Could Paul have known?
Could Saul of Tarsus, blind about God for decades, blinded by God for three days, really see the invisible? Once those scales fell from his eyes, could he see the unseen?
He wrote that "since the creation of the world God's invisible qualities — his eternal power and divine nature — have been clearly seen, being understood from what has been made, so that people are without excuse" (Romans 1:20).
We read that verse and think of the grand, the majestic, the literally awesome. How can one look at the Himalayas or the rain forest or the cosmos and not see a Creator?
But could Paul have been talking about something substantially smaller?
Could Paul have possibly known about . . . particle physics?
I'm going to go out on a limb here and say, Nah. No way. They didn't even know about germs yet, much less molecules, atoms, and the less-than-microscopic matter that makes it all up. So Paul's off the hook.

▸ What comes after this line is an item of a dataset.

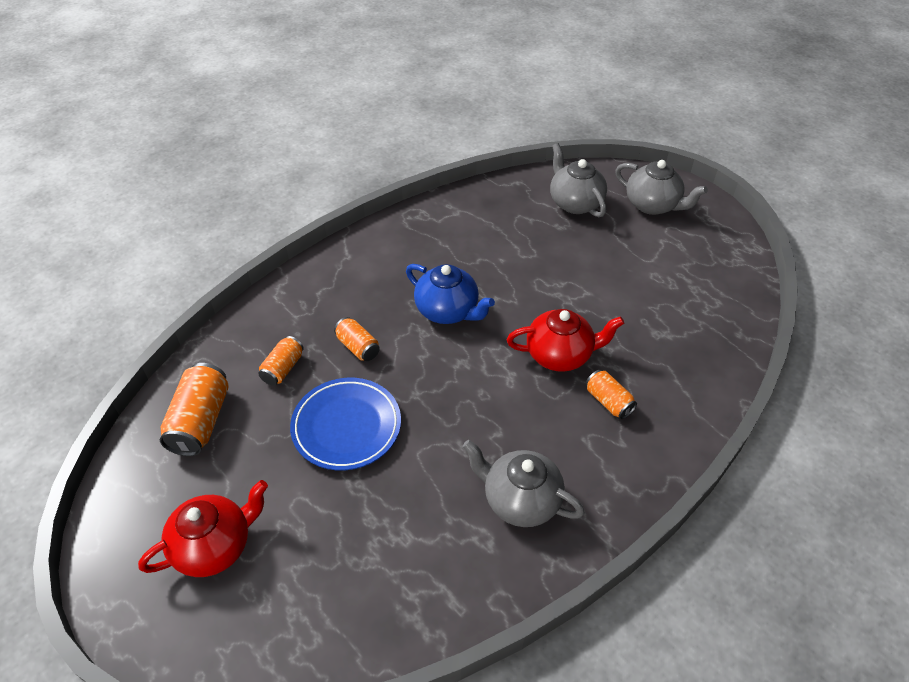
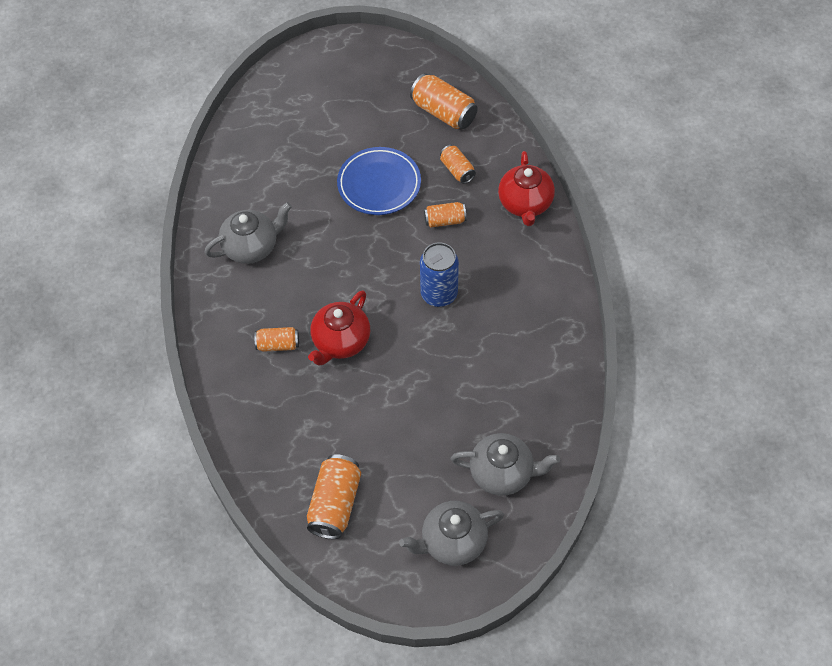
camera: 125 degrees right, 10 degrees up
(215, 546) = (345, 92): red teapot -> red teapot (525, 204)
(448, 311) = (439, 294): blue teapot -> blue can
(700, 279) = (335, 504): none -> orange can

But what about today's physicists, especially those who have observed such things, acknowledged their complexity, and marveled at their intricate design? What about those scientists who have truly found the matter that matters most? Are they "without excuse"?
What about those who have actually seen the Higgs boson, the so-called "God particle"? If you've seen the "God particle," have you seen God?

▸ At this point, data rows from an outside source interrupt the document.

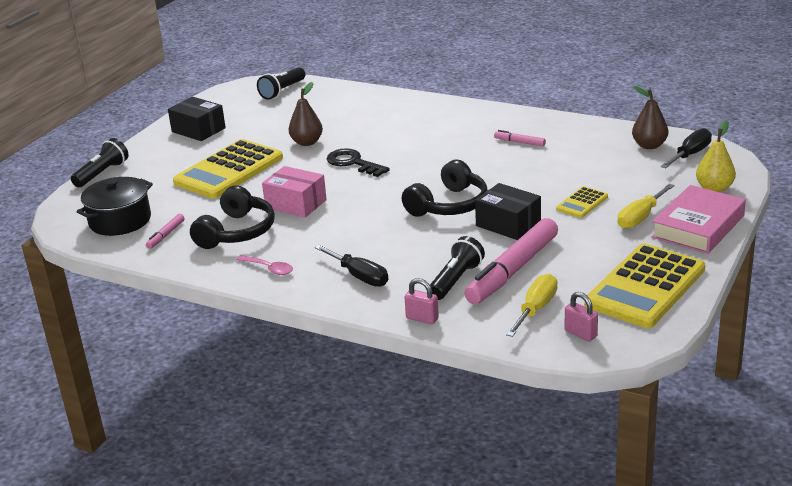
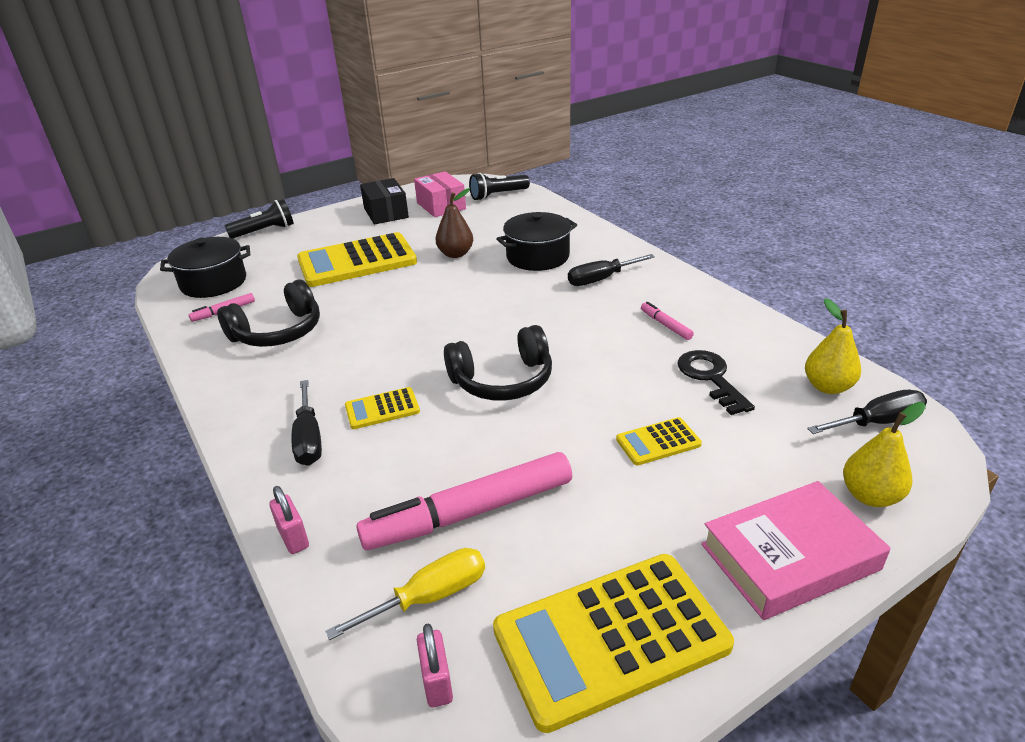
camera: 30 degrees right, 5 degrees up
(269, 268) = (247, 388): pink spoon -> none
(296, 204) = (364, 319): pink box -> pink box (441, 206)
(353, 163) = (469, 291): black key -> black key (711, 378)
(376, 126) = (537, 257): none -> black pot
(387, 245) = (382, 409): none -> yellow calculator
(443, 128) = (601, 279): none -> black screwdriver
(455, 280) = (392, 495): black flashlight -> none
(508, 224) = (538, 436): black box -> none
(640, 217) = (716, 500): yellow screwdriver -> none
(649, 145) = (827, 387): brown pear -> yellow pear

Such questions aren't asked overtly in the fascinating new documentary Particle Fever, but they certainly linger, appropriately enough, just beyond sight. The film follows a handful of world-renowned physicists as they aim to prove the existence of the Higgs boson by smashing zillions of protons into one another at faster than light speed.
The Higgs boson ("boson" is another word for "particle") has theoretically been around for a half a century. Literally theoretically. A British physicist named Peter Higgs proposed its existence in 1964, suggesting that such a thing was necessary for, in essence, holding things together. That is, holding all things together. In physics speak, which I don't pretend to understand, the Higgs boson explains "why some fundamental particles have mass when the symmetries controlling their interactions should require them to be massless, and why the weak force has a much shorter range than the electromagnetic force." (If that excites you, then read the Wikipedia entry from which I stole that quote.)
Fast forward to the 21st century, when physicists from round the world congregate, like so many random particles, in Geneva, Switzerland, at CERN, the world's largest physics lab. CERN hosts a massive accelerator, where they smash those protons together so they'll break up into little bits . . . including, theoretically, the Higgs boson.
That's mainly what Particle Fever is about — following that process, telling the story through the eyes of six physicists who are so geeky giddy about the whole thing that you can't help but smile. (A couple of them even seem normal enough to have a conversation with; mind you, just a couple. But the others' nerdiness is part of the film's charm.)